The task: Give the listing again word for word, excluding the pictures it contains.

Given data:
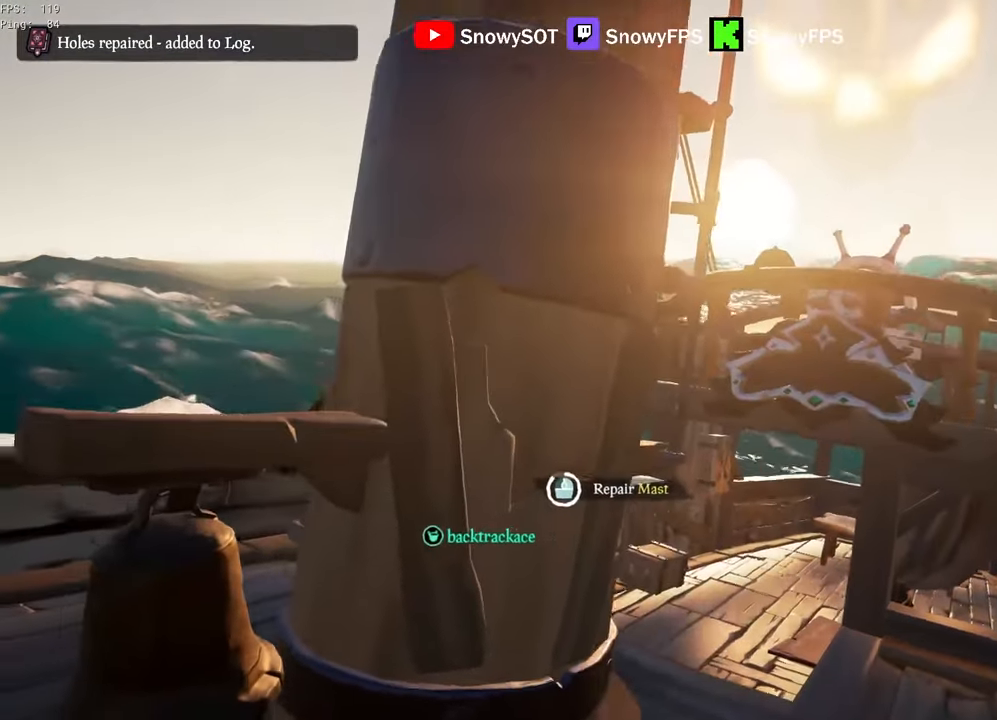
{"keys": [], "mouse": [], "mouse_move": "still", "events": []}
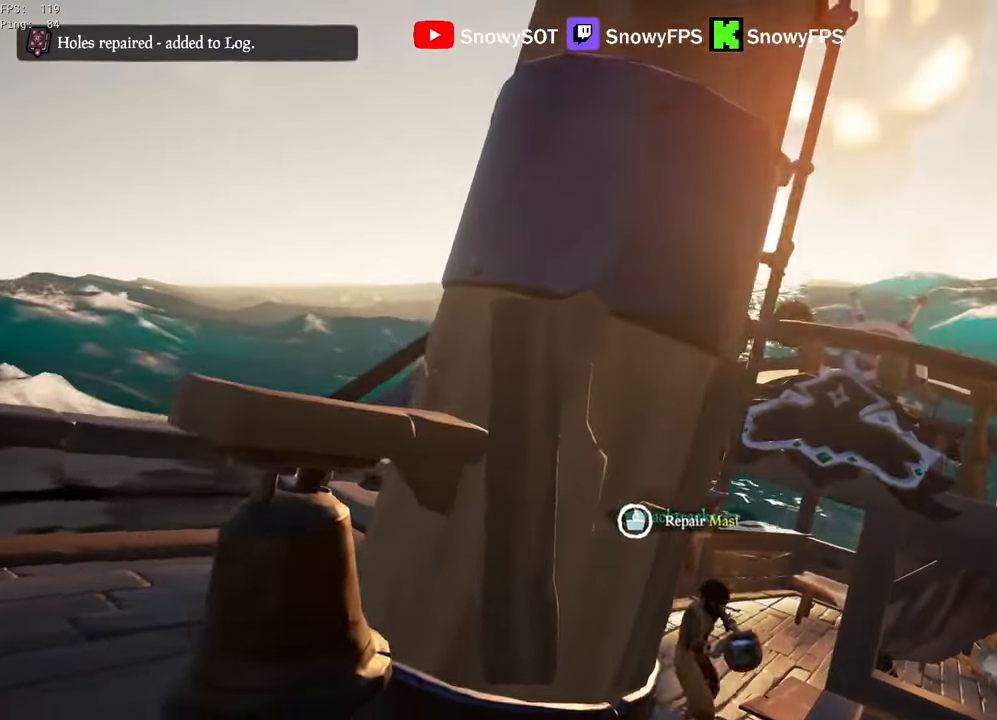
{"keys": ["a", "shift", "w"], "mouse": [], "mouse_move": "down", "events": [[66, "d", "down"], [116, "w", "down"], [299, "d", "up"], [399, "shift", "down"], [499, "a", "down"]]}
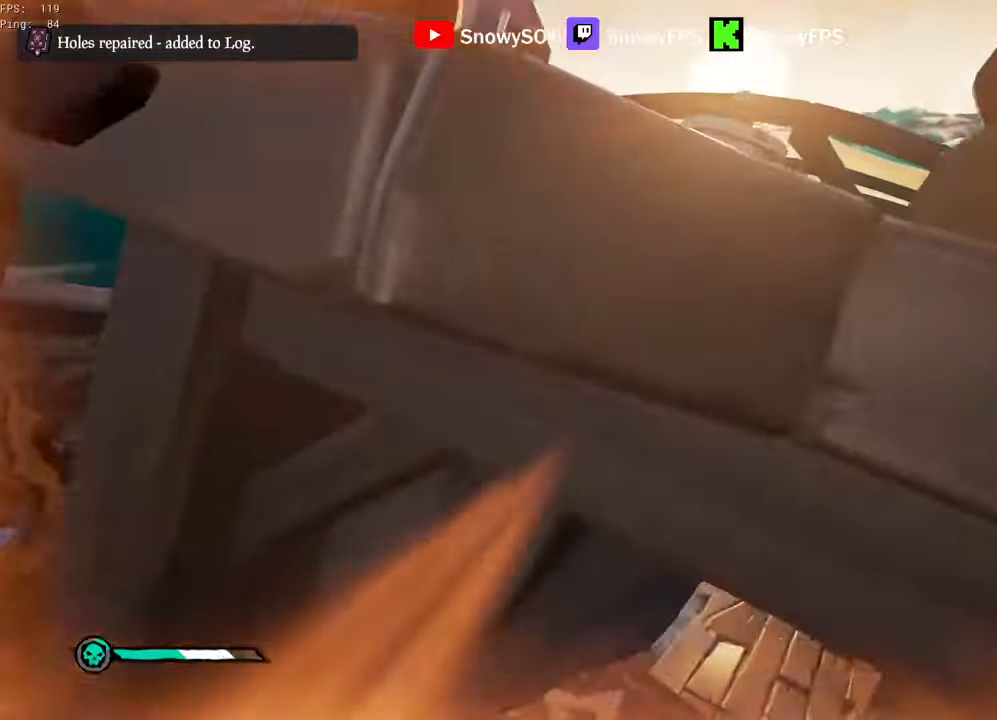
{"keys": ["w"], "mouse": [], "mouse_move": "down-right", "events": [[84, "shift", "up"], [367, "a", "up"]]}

Solution to this task:
{"keys": [], "mouse": [], "mouse_move": "still", "events": []}
{"keys": ["a", "shift", "w"], "mouse": [], "mouse_move": "down", "events": [[66, "d", "down"], [116, "w", "down"], [299, "d", "up"], [399, "shift", "down"], [499, "a", "down"]]}
{"keys": ["w"], "mouse": [], "mouse_move": "down-right", "events": [[84, "shift", "up"], [367, "a", "up"]]}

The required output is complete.